Dynamical Networking of Polymer Networks with Dedicated Cross-linker Particles

TL;DR

This paper develops a theoretical and simulation framework for understanding how dedicated cross-linker particles influence the dynamics of polymer networks, revealing effects on structure and flexibility.

Contribution

It introduces a field-theoretical formalism incorporating cross-linkers explicitly, enabling analysis of their impact on polymer dynamics and structure.

Findings

Cross-linking decreases polymer persistence lengths.

Cross-linking broadens diffusive peaks in structure factors.

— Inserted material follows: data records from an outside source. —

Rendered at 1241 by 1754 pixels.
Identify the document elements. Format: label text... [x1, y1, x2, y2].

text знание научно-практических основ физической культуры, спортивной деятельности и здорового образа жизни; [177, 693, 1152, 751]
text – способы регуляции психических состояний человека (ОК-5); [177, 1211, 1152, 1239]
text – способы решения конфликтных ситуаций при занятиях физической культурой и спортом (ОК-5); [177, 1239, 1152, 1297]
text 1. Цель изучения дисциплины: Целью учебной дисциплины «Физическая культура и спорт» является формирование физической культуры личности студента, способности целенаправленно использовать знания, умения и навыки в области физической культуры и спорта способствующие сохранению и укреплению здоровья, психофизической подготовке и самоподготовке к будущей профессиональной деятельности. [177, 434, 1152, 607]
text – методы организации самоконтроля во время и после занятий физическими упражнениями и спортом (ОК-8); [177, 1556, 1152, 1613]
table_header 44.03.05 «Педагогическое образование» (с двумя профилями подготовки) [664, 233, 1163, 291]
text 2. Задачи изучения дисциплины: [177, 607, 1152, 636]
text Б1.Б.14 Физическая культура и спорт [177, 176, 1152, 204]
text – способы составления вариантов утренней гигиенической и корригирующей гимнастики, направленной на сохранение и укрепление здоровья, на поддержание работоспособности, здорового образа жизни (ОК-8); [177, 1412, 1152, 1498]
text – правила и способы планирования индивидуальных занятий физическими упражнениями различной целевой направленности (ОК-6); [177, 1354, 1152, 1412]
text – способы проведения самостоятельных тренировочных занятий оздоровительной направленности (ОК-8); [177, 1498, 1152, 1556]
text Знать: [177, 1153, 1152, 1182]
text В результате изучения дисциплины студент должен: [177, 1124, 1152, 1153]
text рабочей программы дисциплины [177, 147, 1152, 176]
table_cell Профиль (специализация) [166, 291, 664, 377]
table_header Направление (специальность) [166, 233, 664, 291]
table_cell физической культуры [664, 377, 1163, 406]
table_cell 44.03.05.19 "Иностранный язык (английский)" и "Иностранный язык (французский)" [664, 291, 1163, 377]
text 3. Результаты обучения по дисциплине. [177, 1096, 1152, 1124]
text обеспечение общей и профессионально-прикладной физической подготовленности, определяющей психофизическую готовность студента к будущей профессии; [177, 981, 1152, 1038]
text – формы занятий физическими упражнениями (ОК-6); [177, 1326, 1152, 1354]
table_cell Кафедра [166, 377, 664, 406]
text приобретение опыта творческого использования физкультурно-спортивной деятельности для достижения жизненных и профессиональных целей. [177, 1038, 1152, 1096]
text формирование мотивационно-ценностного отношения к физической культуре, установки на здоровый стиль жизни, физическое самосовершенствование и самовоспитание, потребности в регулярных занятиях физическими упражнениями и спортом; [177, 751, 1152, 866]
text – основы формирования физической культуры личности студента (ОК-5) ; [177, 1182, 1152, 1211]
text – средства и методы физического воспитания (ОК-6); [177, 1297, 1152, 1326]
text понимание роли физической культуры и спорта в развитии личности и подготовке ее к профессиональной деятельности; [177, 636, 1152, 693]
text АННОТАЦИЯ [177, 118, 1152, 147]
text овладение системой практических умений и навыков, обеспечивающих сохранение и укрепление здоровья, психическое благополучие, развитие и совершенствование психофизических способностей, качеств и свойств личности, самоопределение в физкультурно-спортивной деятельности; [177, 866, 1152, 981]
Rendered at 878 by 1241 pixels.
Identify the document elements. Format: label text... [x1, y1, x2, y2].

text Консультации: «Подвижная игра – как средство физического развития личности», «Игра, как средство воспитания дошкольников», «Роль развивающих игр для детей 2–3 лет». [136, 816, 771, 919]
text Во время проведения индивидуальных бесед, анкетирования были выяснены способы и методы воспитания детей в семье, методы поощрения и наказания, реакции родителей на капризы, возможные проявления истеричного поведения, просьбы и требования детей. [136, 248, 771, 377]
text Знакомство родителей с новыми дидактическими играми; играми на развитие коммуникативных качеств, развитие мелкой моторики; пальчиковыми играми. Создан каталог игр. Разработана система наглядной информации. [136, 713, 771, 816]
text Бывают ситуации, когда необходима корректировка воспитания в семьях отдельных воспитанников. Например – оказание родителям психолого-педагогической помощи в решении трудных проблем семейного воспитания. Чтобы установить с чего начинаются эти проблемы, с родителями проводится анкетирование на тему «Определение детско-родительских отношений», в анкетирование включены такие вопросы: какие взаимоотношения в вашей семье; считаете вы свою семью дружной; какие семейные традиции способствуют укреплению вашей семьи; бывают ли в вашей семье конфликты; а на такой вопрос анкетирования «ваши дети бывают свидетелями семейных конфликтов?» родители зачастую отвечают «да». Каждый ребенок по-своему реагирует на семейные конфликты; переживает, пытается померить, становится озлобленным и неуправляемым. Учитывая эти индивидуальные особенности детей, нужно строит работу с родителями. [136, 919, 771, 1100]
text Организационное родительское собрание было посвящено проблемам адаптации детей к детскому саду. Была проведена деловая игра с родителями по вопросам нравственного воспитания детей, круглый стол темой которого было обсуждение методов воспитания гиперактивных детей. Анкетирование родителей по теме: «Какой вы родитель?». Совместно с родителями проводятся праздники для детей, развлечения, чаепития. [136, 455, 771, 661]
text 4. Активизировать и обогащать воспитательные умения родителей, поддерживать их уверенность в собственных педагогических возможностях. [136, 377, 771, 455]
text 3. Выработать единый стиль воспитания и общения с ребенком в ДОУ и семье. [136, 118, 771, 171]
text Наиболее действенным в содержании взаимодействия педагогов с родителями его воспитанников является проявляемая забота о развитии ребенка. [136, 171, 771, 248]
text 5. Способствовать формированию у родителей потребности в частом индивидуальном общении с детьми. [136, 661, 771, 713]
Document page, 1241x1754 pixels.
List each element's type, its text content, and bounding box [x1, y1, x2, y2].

Theoretical predictions align with molecular dynamics simulations.

Abstract

This paper extends a field-theoretical dynamical networking formalism for mesoscopic polymer dynamics to explicitly include dedicated cross-linker particles. Cross-linkers are represented within a Martin-Siggia-Rose generating functional and reversibly coupled to polymers through Gaussian networking fields, enabling an approximation scheme that reduces their degrees of freedom while remaining compatible with polymer dynamics. The framework is applied to a two-species polymer system in which intra- and inter-species cross-linking are assigned different statistical advantages. Effective networking potentials are derived and used to calculate correlation functions and dynamic structure factors. To validate these results, molecular dynamics simulations of semi-flexible polymers with reversible intra- and inter-species cross-linking are performed. Simulations show that cross-linking decreases polymer persistence lengths and local alignment, and the resulting trajectories yield dynamic structure factors consistent with theoretical predictions. In both approaches, cross-linking broadens the diffusive peaks and enhances the high-frequency tails of the structure factors. Together, theory and simulation provide complementary insights into the dynamics of cross-linked polymers, establishing a tractable framework that captures essential features observed in experiments and offering a basis for exploring more complex synthetic and biological networks.